Look through the data below and output, unchanged, every line from the one holding "knife block: present" through the one holding "pendant light: present", inclusive. Skip the pictures.

Provided records:
────────────────────

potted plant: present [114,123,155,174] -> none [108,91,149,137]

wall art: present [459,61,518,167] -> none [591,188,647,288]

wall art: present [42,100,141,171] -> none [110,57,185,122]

────────────────────

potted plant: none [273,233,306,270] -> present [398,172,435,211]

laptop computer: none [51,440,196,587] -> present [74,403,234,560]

────────────────────

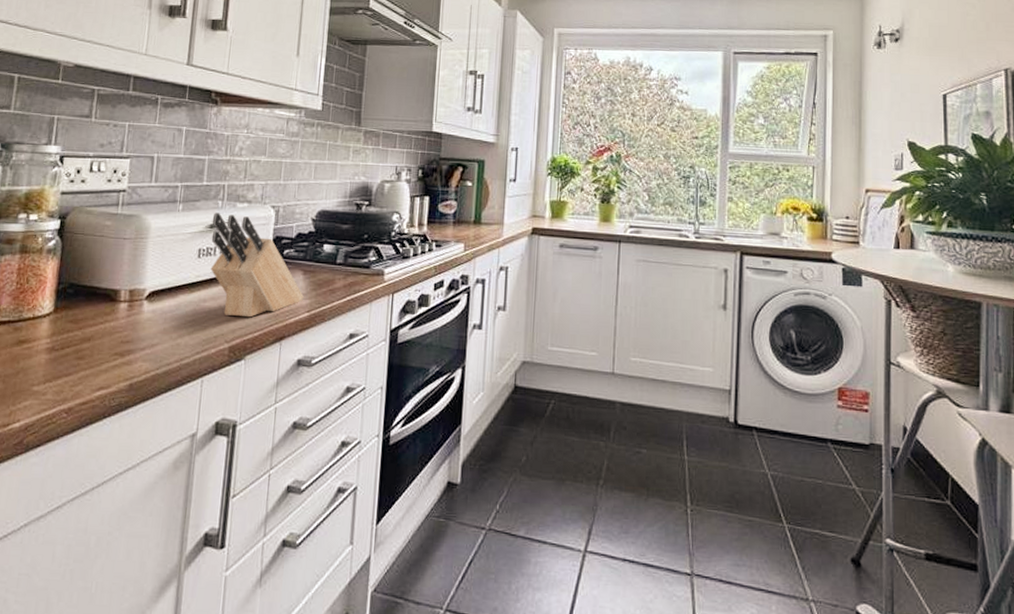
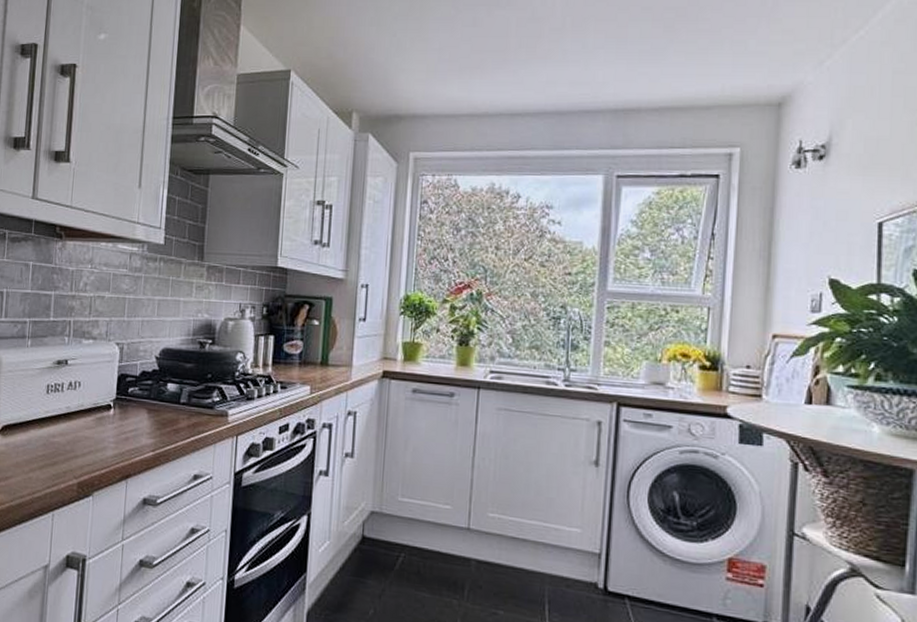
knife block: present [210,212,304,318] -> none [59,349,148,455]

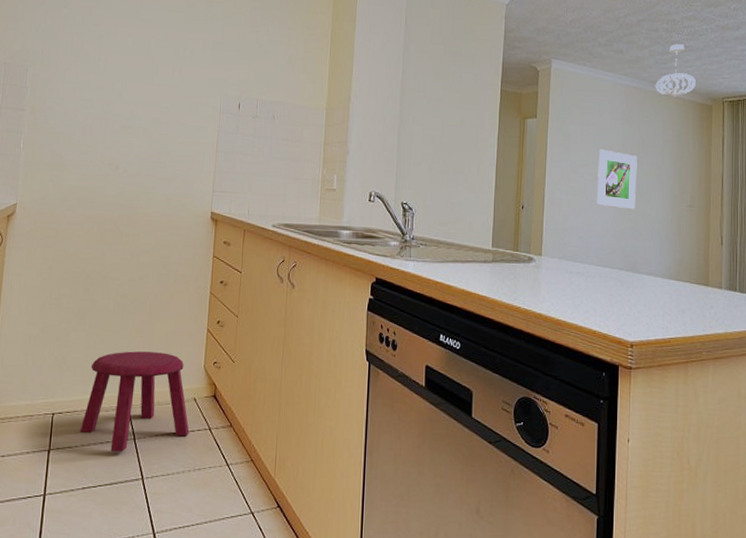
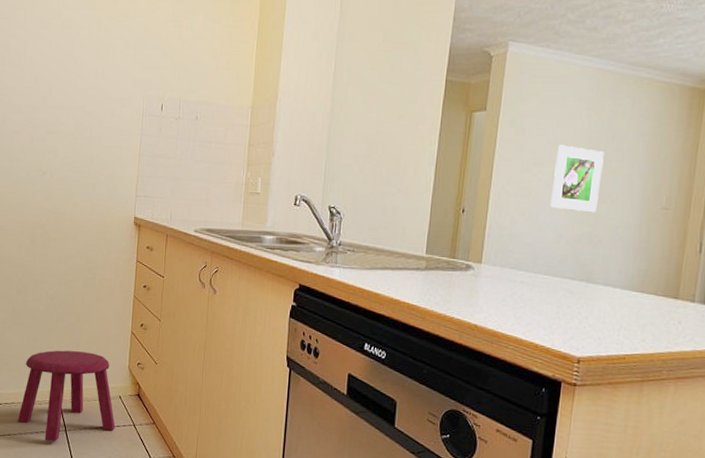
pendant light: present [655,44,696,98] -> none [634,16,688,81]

────────────────────

Expected answer:
knife block: present [210,212,304,318] -> none [59,349,148,455]

pendant light: present [655,44,696,98] -> none [634,16,688,81]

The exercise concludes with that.